09-10, 14:55–14:58 (Europe/Berlin), Main conference room - MW 0350
Intra-tumoral heterogeneity contributes to low survival rates in pancreatic ductal adenocarcinoma (PDAC). Using in situ sequencing and an interdisciplinary analysis approach, we will map tumor subtypes, immune cells, and fibroblasts in a large cohort of PDAC patients to study cellular processes in primary tumors and metastases and decipher the impact of tumor architecture on treatment response.
Despite progress in clinical research leading to improved survival rates for many cancers, pancreatic ductal adenocarcinoma (PDAC) remains a challenging exception. PDAC is marked by intra-tumoral heterogeneity (ITH), which is one of the main causes of poor patient survival rates . While preclinical research has largely been restricted to primary tumors, most patients diagnosed are late stage and show metastatic disease . Thus, to increase the efficacy of treatments and improve the overall prognosis of PDAC patients, advancing the personalized molecular stratification for the late stage and metastatic disease is imperative.
Spatially resolved single-cell transcriptomics (scST) methodologies such as Xenium In Situ (XIS) map individual RNA molecules at subcellular resolution and thus determine the transcriptional state of single cells in a tissue section.
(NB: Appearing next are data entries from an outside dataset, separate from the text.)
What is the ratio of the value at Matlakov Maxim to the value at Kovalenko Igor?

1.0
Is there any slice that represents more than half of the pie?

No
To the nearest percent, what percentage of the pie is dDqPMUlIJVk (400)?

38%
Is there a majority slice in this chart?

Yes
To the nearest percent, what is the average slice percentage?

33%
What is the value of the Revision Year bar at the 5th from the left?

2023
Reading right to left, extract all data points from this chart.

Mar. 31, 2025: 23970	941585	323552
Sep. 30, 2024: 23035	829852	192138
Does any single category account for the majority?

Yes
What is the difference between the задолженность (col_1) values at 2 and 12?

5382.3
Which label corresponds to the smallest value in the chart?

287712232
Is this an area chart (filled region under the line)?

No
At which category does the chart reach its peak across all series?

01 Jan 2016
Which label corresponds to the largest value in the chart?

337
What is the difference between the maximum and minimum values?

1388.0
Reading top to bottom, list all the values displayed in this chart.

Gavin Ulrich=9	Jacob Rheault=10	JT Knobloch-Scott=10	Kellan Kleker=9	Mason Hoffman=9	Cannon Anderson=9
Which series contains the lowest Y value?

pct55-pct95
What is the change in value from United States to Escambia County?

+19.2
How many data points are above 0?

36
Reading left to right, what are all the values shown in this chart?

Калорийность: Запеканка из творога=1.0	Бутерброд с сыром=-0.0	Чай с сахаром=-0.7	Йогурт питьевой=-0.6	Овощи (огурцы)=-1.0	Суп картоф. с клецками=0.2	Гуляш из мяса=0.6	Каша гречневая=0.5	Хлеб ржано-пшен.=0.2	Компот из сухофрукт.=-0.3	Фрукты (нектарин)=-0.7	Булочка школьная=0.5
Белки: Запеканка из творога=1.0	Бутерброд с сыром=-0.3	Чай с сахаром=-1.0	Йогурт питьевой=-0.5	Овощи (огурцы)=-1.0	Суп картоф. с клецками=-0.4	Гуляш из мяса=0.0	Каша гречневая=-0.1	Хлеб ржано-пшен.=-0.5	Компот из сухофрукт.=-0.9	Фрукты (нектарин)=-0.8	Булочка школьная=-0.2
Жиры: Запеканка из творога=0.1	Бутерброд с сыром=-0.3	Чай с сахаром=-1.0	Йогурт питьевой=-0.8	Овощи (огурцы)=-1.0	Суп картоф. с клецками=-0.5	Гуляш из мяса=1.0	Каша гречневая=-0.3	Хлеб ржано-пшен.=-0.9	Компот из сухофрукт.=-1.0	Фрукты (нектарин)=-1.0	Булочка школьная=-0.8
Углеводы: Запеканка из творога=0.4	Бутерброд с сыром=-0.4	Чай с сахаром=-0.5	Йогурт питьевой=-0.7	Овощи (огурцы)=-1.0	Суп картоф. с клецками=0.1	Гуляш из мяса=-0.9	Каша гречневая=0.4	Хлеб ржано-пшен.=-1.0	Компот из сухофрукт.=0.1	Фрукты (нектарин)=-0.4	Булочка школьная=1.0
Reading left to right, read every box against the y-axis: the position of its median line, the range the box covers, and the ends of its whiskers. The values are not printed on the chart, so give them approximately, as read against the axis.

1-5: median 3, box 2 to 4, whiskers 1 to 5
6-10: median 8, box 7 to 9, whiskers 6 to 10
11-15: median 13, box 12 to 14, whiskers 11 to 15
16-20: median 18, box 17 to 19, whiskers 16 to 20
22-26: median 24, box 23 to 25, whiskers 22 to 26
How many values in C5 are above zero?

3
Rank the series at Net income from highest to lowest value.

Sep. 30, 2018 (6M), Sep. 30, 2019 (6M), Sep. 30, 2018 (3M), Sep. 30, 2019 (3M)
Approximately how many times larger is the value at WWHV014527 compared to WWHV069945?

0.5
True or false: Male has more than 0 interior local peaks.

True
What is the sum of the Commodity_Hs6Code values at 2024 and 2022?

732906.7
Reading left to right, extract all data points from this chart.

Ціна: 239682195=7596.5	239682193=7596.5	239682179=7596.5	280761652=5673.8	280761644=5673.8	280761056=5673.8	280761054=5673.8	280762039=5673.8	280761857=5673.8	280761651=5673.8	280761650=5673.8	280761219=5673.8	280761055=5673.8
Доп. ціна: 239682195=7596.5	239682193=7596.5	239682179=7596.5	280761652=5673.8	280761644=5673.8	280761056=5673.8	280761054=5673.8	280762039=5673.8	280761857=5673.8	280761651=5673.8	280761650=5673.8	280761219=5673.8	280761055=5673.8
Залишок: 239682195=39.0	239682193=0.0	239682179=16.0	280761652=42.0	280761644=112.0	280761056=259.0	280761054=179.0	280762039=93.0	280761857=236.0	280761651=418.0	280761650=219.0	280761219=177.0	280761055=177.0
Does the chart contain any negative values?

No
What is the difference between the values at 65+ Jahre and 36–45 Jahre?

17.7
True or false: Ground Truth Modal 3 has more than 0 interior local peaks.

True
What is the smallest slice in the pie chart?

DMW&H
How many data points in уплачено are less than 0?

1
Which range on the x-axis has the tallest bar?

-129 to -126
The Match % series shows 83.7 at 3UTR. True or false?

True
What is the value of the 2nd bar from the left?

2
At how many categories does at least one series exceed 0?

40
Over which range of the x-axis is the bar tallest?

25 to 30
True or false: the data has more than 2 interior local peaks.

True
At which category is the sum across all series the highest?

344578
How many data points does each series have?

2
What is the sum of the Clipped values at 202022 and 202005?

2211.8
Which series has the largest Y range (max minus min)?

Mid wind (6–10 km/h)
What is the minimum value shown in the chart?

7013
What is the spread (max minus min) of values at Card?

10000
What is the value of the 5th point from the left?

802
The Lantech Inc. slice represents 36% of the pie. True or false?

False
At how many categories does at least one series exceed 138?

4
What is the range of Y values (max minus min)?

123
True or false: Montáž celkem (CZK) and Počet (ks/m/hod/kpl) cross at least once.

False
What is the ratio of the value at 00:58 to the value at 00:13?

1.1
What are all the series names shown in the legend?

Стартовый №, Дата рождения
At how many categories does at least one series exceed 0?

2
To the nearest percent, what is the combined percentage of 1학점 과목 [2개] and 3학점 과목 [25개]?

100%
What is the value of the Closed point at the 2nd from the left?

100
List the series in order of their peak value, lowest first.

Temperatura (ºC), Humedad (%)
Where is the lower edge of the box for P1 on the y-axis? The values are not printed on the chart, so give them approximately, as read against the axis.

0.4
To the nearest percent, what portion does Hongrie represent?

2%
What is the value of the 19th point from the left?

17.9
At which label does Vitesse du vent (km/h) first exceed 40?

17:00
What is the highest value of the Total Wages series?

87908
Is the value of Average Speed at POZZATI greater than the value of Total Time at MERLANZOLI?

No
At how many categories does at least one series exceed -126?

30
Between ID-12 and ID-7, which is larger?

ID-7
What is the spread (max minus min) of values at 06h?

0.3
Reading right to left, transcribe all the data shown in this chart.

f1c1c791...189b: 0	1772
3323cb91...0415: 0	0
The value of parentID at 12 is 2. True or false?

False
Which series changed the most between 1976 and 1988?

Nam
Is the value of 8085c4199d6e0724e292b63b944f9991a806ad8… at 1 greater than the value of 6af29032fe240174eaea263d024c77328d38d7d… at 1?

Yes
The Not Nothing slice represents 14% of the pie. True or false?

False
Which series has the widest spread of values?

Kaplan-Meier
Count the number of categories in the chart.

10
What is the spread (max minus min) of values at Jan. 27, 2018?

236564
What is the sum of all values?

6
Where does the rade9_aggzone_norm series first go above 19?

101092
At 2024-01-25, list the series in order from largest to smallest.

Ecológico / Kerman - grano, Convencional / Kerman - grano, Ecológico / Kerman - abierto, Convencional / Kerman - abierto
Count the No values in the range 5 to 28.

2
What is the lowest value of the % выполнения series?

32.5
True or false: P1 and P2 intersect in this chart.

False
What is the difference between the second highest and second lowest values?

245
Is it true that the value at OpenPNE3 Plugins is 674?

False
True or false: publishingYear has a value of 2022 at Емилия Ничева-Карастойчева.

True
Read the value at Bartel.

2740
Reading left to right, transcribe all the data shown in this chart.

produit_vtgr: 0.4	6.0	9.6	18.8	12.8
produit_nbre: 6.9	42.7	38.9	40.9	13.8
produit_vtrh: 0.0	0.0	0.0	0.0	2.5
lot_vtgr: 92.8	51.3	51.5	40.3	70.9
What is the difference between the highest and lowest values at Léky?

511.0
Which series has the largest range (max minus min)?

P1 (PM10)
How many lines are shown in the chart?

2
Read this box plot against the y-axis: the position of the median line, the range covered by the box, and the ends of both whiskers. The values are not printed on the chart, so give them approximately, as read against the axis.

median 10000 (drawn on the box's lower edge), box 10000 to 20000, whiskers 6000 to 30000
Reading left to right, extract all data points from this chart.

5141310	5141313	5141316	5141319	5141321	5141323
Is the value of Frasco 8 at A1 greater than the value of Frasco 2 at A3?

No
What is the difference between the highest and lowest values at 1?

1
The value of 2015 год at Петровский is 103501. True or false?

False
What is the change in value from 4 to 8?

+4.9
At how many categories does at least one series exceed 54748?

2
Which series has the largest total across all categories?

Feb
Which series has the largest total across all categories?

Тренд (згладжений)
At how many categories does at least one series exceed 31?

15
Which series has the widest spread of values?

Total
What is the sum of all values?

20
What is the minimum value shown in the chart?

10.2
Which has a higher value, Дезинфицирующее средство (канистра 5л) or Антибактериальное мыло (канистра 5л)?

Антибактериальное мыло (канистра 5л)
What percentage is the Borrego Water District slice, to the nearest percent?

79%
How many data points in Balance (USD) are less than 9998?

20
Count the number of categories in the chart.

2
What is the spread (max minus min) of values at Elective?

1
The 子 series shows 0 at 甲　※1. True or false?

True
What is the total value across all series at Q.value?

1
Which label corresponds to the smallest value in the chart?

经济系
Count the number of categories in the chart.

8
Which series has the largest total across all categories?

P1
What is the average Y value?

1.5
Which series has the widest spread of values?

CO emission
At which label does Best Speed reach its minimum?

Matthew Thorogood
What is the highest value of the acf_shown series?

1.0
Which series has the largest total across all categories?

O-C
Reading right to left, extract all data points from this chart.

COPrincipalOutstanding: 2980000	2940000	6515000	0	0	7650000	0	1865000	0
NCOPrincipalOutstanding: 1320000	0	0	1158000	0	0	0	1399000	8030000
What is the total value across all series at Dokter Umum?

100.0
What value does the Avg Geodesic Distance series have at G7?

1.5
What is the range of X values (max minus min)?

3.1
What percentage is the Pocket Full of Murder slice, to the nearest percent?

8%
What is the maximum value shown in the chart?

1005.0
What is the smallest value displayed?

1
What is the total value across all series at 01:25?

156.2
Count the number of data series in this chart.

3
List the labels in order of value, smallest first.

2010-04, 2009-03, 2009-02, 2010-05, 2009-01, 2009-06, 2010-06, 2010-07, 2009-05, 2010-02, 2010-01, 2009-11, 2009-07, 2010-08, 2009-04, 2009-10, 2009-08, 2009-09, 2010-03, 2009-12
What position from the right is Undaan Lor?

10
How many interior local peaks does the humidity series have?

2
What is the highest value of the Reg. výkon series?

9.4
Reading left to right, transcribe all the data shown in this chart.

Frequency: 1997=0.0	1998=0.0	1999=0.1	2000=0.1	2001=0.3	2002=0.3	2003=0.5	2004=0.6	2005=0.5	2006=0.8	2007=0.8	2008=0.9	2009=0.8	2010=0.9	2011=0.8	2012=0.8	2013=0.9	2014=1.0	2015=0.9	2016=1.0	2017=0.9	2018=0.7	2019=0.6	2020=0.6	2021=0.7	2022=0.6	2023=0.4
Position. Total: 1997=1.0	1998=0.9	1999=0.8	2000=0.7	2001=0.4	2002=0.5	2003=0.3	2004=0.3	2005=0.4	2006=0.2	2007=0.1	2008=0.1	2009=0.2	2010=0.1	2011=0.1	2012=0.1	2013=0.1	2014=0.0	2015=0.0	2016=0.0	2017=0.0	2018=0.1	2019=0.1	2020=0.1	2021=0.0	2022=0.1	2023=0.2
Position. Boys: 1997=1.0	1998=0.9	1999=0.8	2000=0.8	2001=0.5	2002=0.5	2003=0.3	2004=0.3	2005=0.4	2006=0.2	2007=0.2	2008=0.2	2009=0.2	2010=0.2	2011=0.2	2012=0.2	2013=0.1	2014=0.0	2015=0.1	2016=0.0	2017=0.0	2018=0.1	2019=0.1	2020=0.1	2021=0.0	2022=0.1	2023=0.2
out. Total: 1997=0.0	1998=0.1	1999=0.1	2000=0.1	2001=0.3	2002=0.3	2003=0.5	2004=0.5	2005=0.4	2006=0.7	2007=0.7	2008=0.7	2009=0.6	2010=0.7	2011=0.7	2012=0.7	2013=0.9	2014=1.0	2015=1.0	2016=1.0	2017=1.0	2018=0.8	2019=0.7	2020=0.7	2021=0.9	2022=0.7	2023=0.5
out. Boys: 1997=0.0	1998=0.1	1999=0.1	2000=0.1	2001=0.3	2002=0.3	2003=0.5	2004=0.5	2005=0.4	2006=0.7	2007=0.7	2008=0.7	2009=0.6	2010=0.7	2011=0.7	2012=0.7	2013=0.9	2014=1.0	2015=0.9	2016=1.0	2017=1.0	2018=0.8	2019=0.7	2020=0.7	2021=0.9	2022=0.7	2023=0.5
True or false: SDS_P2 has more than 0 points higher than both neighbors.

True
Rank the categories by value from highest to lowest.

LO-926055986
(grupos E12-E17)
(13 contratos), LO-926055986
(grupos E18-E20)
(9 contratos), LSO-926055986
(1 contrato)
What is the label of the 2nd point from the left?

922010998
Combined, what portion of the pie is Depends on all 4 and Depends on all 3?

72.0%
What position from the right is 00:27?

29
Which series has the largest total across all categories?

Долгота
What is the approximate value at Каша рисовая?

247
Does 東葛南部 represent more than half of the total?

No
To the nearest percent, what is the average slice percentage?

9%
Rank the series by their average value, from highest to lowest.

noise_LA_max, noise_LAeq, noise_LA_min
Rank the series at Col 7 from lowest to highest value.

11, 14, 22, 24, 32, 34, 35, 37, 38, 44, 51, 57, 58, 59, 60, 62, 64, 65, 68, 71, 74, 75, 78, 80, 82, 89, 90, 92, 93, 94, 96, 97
Their application to clinical samples promises to improve the understanding of ITH, metastasis, and treatment responses.
In collaboration with an expert team, we created a panel of 477 genes to study central pathogenic processes of PDAC. The panel includes marker genes for all major immune cells, cancer-associated fibroblasts (CAFs), “classical” and “basal-like” tumor cells as well as other pathologically relevant processes like epithelial-to-mesenchymal transition, metastasis, and hypoxia.
We used this panel to acquire scST datasets of three tissue microarrays (TMAs) comprising a total of about 100 samples from both primary tumors and metastases of 51 PDAC patients. After XIS analysis, TMA sections were stained histologically and thoroughly annotated by pathologists. To analyze the data, we established a novel framework to process and visualize XIS data of TMAs , facilitating the efficient integration of pathological annotations with computational analysis. We identified differentially expressed genes between cells of the primary tumor site and the metastasis side, focusing especially on the cancer cells and cells of the tumor microenvironment, including CAFs and different immune cells. Further, we are planning to use spatially aware analysis algorithms to identify differences in the cellular interaction networks between primary tumors. Findings of these analyses, including spatial distribution patterns, will be validated on a protein level using IHC and assessed for their potential use as markers for patient stratification to improve the effectivity of future PDAC therapy.
No previous knowledge expected
Bachelor and Master studies in Chemical Biology at University Konstanz. PhD at Helmholtz Center Munich on the development of a novel spatial transcriptomics technology. Now postdoctoral researcher at the Institute of Pathology of the Technical University Munich combining in situ sequencing, pathology and computational analysis to dissect the intra-tumoral heterogeneity of different cancer entities.